Escalating a war of words with the United States, President Hassan Rouhani of Iran declared on Friday that his country would continue to develop new missiles and “would not seek anyone’s permission to defend our land.”
As he spoke at a military parade in Tehran, the Islamic Revolutionary Guards Corps unveiled a ballistic missile with a range of about 1,250 miles, making it capable of reaching much of the Middle East, including Israel.
Mr. Rouhani’s nationally televised speech at the parade — which commemorates the Iran-Iraq War of 1980-88 — and the show of force were a direct display of defiance toward President Trump, who signed a bill in August imposing mandatory penalties on those involved in Iran’s ballistic missile program and anyone who does business with them.
Although United Nations provisions seek to limit ballistic missile technology, the nuclear agreement negotiated in 2015 by Iran and six world powers, including the United States, does not prohibit Iran from developing such weapons.
The Trump administration has called the omission of ballistic missiles a central flaw of the agreement, which Mr.

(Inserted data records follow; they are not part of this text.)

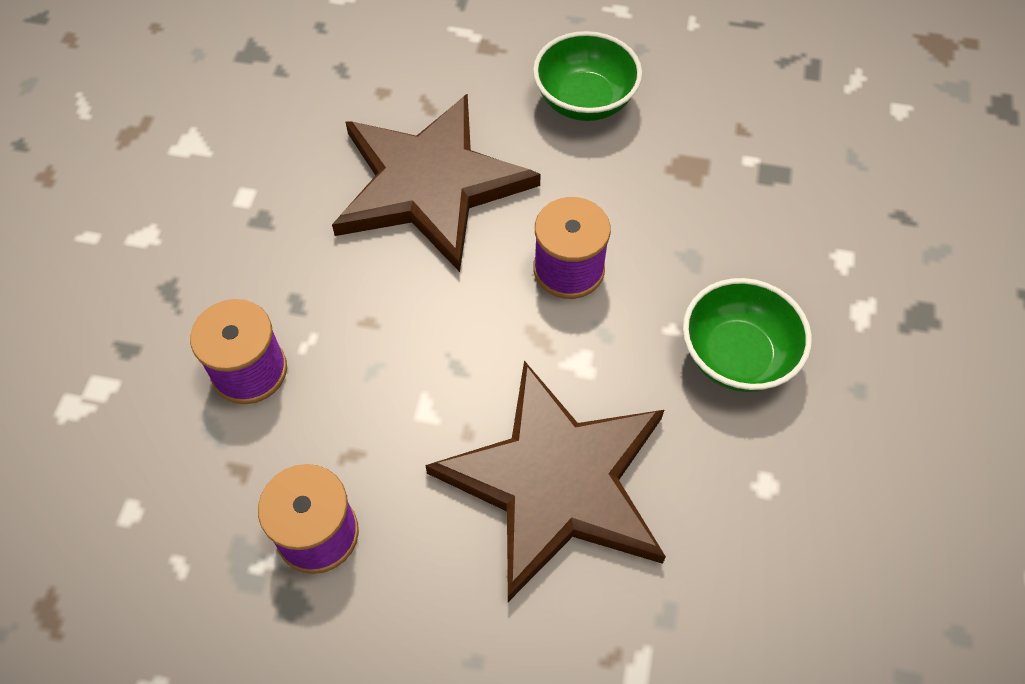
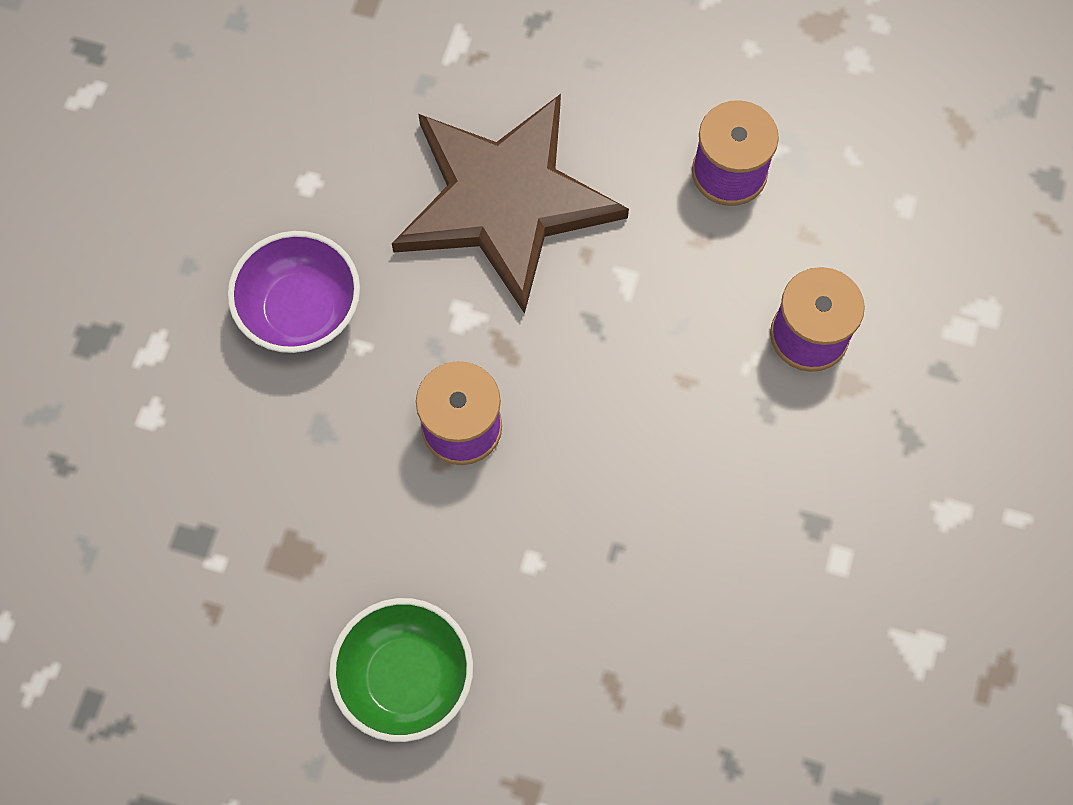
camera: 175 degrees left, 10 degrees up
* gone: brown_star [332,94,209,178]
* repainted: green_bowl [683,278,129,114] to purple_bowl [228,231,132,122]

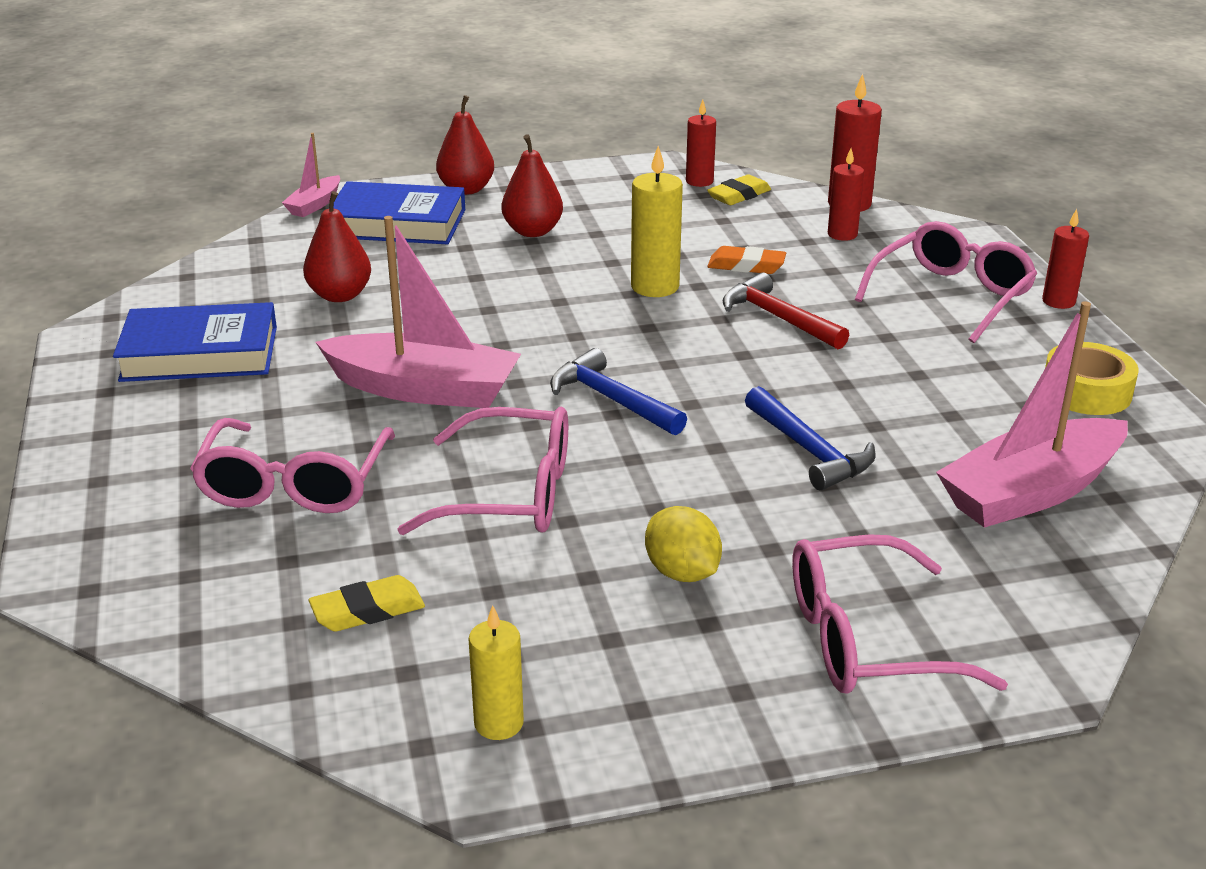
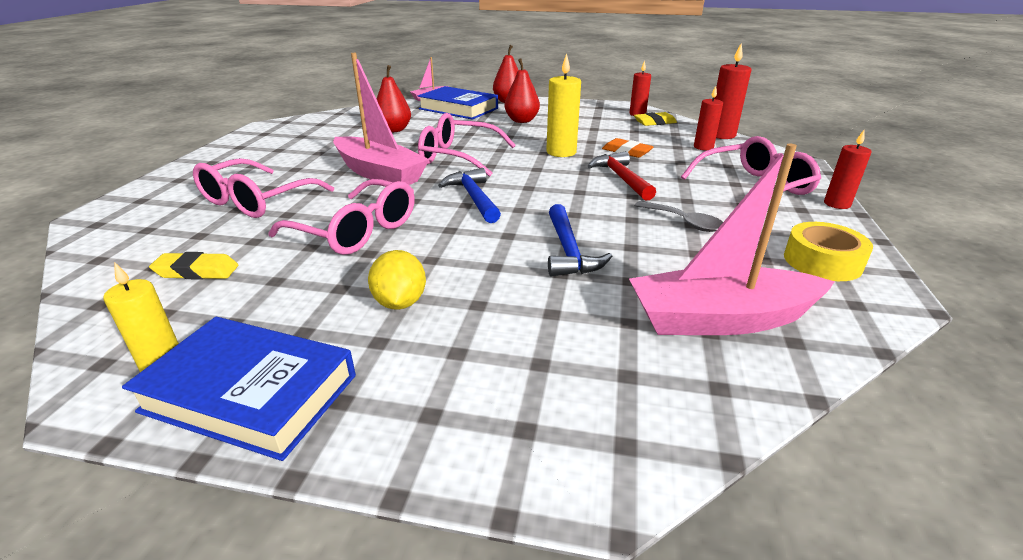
camera: 25 degrees right, 0 degrees up
* new: grey_spoon [634,201,89,31]
* shifted: blue_book [113,302,164,80] to [122,317,234,144]
* shifted: pink_glasses [792,534,216,160] to [418,113,98,64]

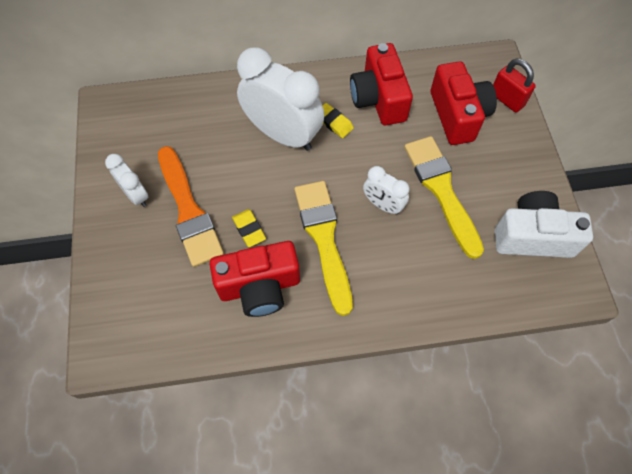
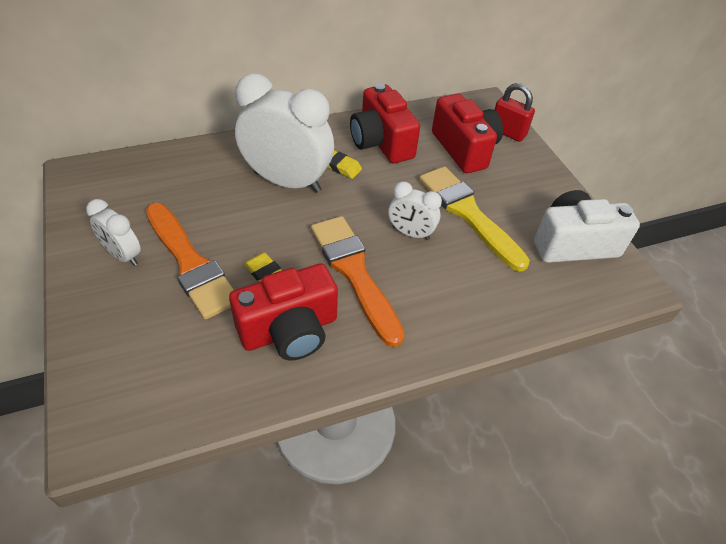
camera: 15 degrees left, 15 degrees down
* repainted: yellow_brush [294,181,59,135] to orange_brush [311,216,94,131]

Trump may try to revisit — or scrap altogether, as he has threatened in the past.
At the annual United Nations gathering in New York this week, Mr. Trump called the nuclear deal “an embarrassment to the United States,” and Mr. Rouhani retorted, in his own address: “It will be a great pity if this agreement were to be destroyed by ‘rogue’ newcomers to the world of politics.”

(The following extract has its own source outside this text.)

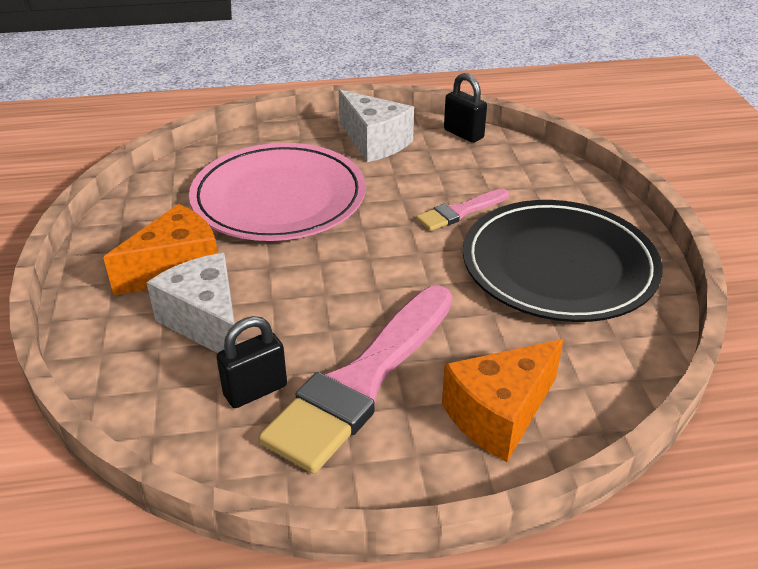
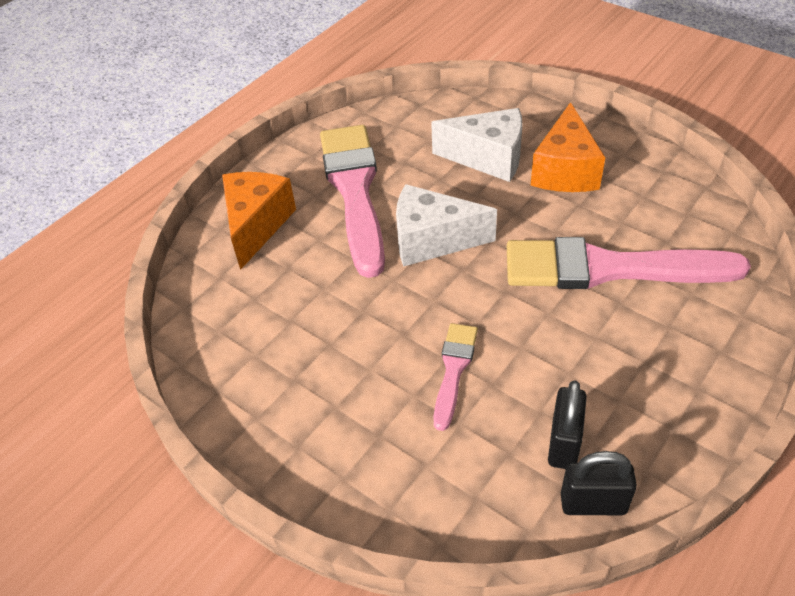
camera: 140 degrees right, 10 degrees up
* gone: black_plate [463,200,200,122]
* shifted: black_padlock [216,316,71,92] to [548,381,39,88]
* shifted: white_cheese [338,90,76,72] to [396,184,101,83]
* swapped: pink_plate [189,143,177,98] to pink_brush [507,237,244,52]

Upon his return from New York, Mr. Rouhani strongly defended Iran’s right to self-defense.
“We will increase our military power as a deterrent,” he said. “We will strengthen our missile capabilities. We will not seek anyone’s permission to defend our land. Not only will we fortify our missiles, but our ground, navy and air forces will always be supported by the people.”
The unveiling of the new missile, called the Khoramshahr, comes two months after Iran launched a missile into space, prompting a new round of sanctions and criticism from the United States.

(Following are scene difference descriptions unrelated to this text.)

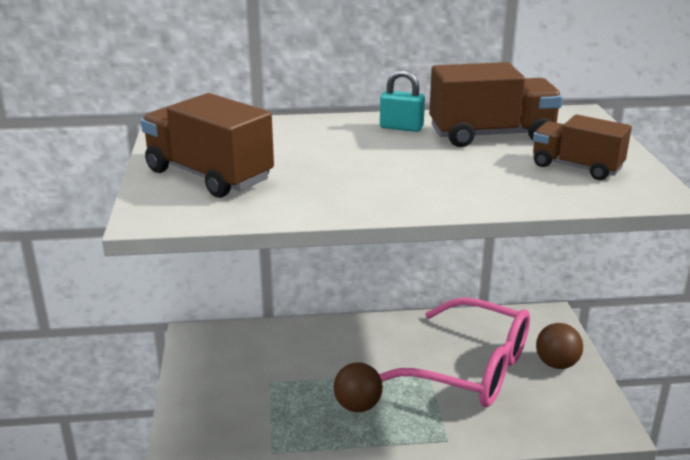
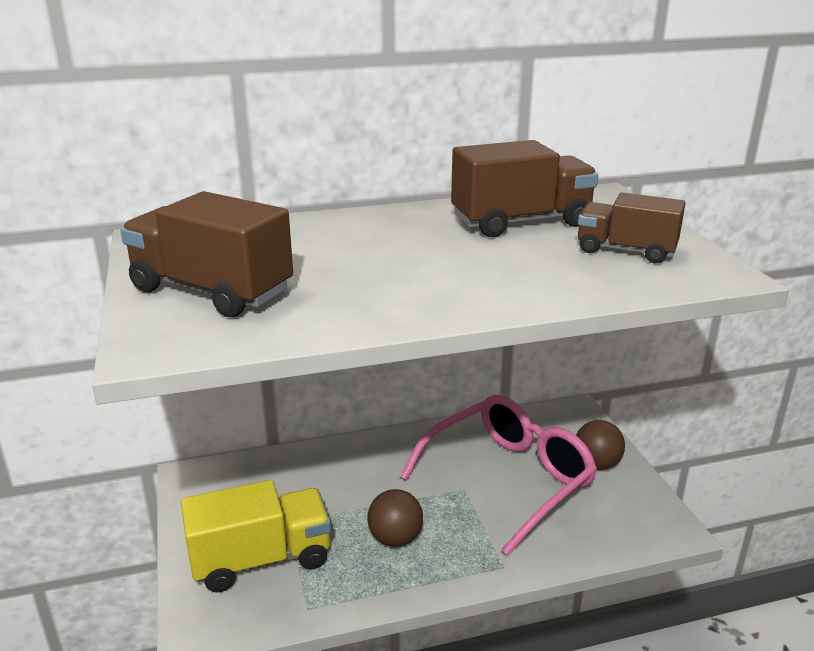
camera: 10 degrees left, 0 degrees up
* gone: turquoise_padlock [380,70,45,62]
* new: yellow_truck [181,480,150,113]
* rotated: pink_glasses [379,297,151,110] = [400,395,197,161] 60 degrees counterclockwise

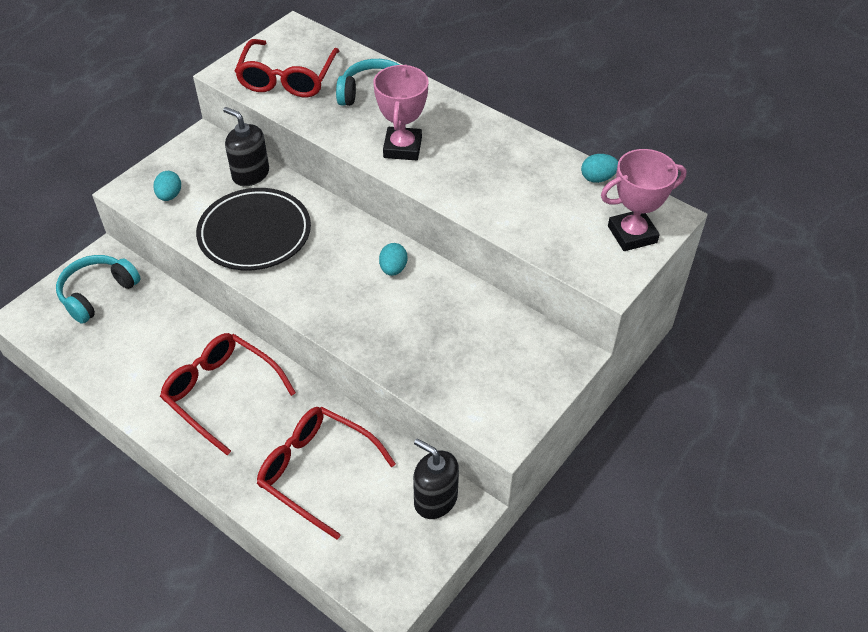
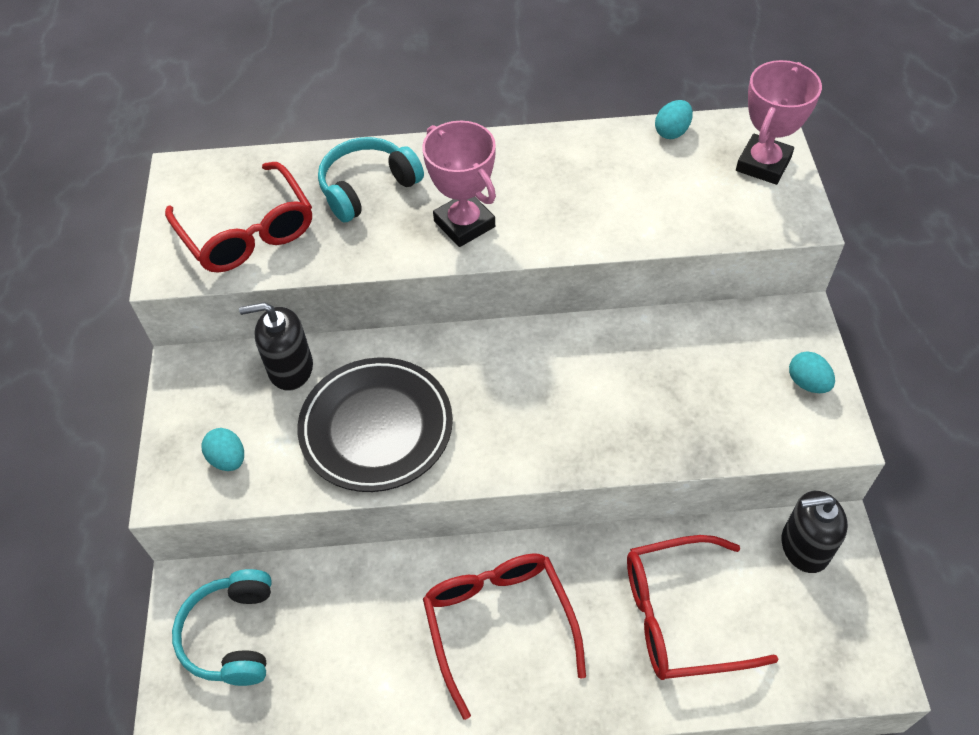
camera: 40 degrees left, 5 degrees up
* shifted: turquoise_egg [379,243,29,33] to [789,351,46,42]
* rotated: red_glasses [160,333,136,122] = [423,553,163,167] 75 degrees clockwise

“Rouhani is playing hardball,” said Sanam Vakil, an Iran scholar at Chatham House, a think tank in London, and at the Paul H. Nitze School of Advanced International Studies at Johns Hopkins University. “By promising to step up Iran’s ballistic-missile program, Rouhani seeks to gain support from Iranian hard-liners who have long been critical of the nuclear deal, and who have repeatedly accused him of being soft in international relations. Moreover, hard-liners, such as Iran’s supreme leader, believe compromise with the United States is a futile exercise.”
She added: “History and the experience of other rogue states such as North Korea has also shown the Iranian government that it is only from a position of strength that regimes such as Iran’s can be protected.”
In his remarks, Mr. Rouhani said that Iran was ready to “defend the innocent people of Yemen, Syria and Palestine,” and would “strengthen our defensive and military power as much as we deem necessary for deterrence.”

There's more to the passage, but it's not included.